SMS ini makin memperkuat kecurigaan ada uang kotor di balik kengototan DPR. Para pimpinan DPR tentu saja membantah menerima uang. Wakil Ketua DPR Priyo Budi Santoso misalnya menyatakan SMS itu ttanpa fakta. "Saya pastikan itu tidak ada," tepis Priyo.

Tapi bantahan itu tidak menghilangkan kecurigaan orang. Terlebih sebelumnya sudah banyak preseden anggota DPR terlibat kasus korupsi. Sebut saja yang terakhir 22 mantan anggota DPR ditahan KPK terkait kasus suap pemilihan Deputi Gubernur Senior BI Miranda S Goeltom. Juga kasus Abdul Hadi yang ditangkap KPK terkait suap proyek pembangunan dermaga di Indonesia bagian timur. Kemudian juga proyek renovasi rumah DPR RI di Kalibata senilai Rp 445 miliar yang diduga di-mark up.

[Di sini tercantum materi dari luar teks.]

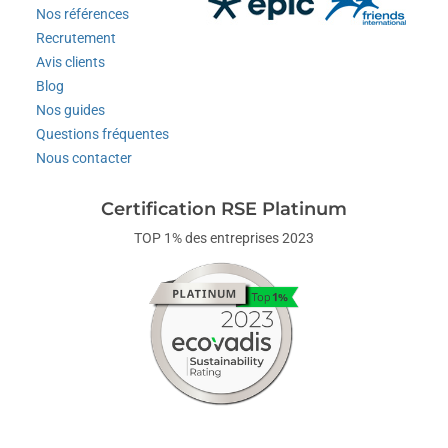
Nos références
Recrutement
Avis clients
Blog
Nos guides
Questions fréquentes
Nous contacter
Certification RSE Platinum
TOP 1% des entreprises 2023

"Bisa saja SMS itu benar karena modus tersebut pernah terjadi. Yang jadi masalah karena sampai saat ini memang belum ada bukti ataupun wistleblower yang mengungkap," kata peneliti Korupsi Politik ICW Apung Widadi.

Meski masih sulit mengungkap soal cipratan duit ke pimpinan DPR, indikasi adanya korupsi sudah tercium. Aliansi LSM melaporkan indikasi korupsi tersebut ke KPK. Indikasi korupsi itu antara lain tentang ketidakjelaskan penggunaan Rp 14 miliar yang sudah kleuar.

"Ada pengeluaran yang tidak rasional, misalnya anggaran untuk membuat grand desain itu lebih kecil daripada anggaran untuk mengkaji atau menurunkan volume gedung dari 36 lantai menjadi 27 lantai. Untuk penurunan lantai ini biayanya Rp 4 miliar, sementara untuk grand desain Rp 1,8 miliar," ulas Sebastian yang mewakili Formappi, yang tergabung dalam aliansi LSM yang melapor ke KPK.

Sementara FITRA menyoroti kejanggalan dalam usulan harga pembangunan gedung. Awalnya nilai pembangunan diusulkan itu Rp 1,8 triliun. Setelah dikritik masyarakat, turun menjadi Rp 1,6 triliun. Lalu turun lagi menjadi Rp 1,3 triliun dan terakhir turun menjadi Rp 1,1 triliun.

"Ini ada indikasi kuat oknum-oknum pemburu rente dalam pembangunan gedung," kata Sekretaris Nasional FITRA Yuna Farhan. Yang perlu dicurigai terkait indikasi korupsi itu, menurut FITRA, selain pimpinan DPR sebenarnya adalah Badan Urusan Rumah Tangga (BURT) dan Sekretariat Jenderal DPR.